§ Exercise text

******************************

They're used in disjoint sets of files:
  (a) input.hpp, mec_input.hpp, mec_state.hpp
  (b) ihs_funddata.cpp, ihs_rnddata.cpp, stratified_charges.cpp
but now 'product_data.hpp' uses parts of both.

The data-member lists in the older (a) classes map not only between members
and xml elements, but also between members and controls (through the mvc
framework). We might have made each 'product_data.?pp' annotation a
distinct member, e.g.:
  std::string DatabaseFilename;           // what used to be there
  std::string DatabaseFilenameAnnotation; // what would be added
which would have made it possible to write an mvc-based GUI like this:
   textcontrol  static-text        textcontrol
  [sample.db4] Database filename  [some comment]
  [sample.xyz] Another filename   [another comment]
[Conforming to the existing '.strata' GUI is *not* a design imperative.]
Whatever charm that might appear to possess doesn't extend to the '.strata'
example above: we certainly don't want members like
  tiered_ak_premium_tax_values
  tiered_ak_premium_tax_limits
(which wouldn't be scalar anyway--and, unlike in the GUI for class Input,
we don't want to "flatten" these vectors into 'input sequences) or, worse,
  tiered_ak_premium_tax_value0
  tiered_ak_premium_tax_value1...

******************************

§ Supplied data
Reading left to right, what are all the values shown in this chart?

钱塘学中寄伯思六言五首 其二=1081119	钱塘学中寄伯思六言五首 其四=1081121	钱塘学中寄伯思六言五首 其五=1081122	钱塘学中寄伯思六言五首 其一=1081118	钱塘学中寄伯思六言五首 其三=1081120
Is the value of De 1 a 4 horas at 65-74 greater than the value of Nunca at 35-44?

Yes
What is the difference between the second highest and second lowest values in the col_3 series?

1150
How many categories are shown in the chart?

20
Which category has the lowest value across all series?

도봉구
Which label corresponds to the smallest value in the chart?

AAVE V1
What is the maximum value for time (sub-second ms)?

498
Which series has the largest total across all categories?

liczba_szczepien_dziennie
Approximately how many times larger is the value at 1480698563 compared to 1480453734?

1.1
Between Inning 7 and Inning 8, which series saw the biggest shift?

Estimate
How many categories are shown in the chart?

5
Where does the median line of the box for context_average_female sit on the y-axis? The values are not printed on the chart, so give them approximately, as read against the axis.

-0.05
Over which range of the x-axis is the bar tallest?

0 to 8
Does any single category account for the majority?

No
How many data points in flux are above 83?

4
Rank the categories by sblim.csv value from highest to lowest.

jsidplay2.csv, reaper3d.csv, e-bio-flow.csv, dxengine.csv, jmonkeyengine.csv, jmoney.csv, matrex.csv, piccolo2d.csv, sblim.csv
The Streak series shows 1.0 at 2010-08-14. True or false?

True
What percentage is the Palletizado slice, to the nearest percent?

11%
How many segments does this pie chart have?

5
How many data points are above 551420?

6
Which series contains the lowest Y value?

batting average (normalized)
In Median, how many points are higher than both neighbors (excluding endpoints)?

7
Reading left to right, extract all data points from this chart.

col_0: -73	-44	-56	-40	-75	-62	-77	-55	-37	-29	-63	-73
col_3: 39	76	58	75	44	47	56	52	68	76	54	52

******************************

§ Exercise
From the design notes, extract the passage starting at "They're used in" and ending at "parts of both.". The records were taken from a different source than the text.

§ Solved exercise
They're used in disjoint sets of files:
  (a) input.hpp, mec_input.hpp, mec_state.hpp
  (b) ihs_funddata.cpp, ihs_rnddata.cpp, stratified_charges.cpp
but now 'product_data.hpp' uses parts of both.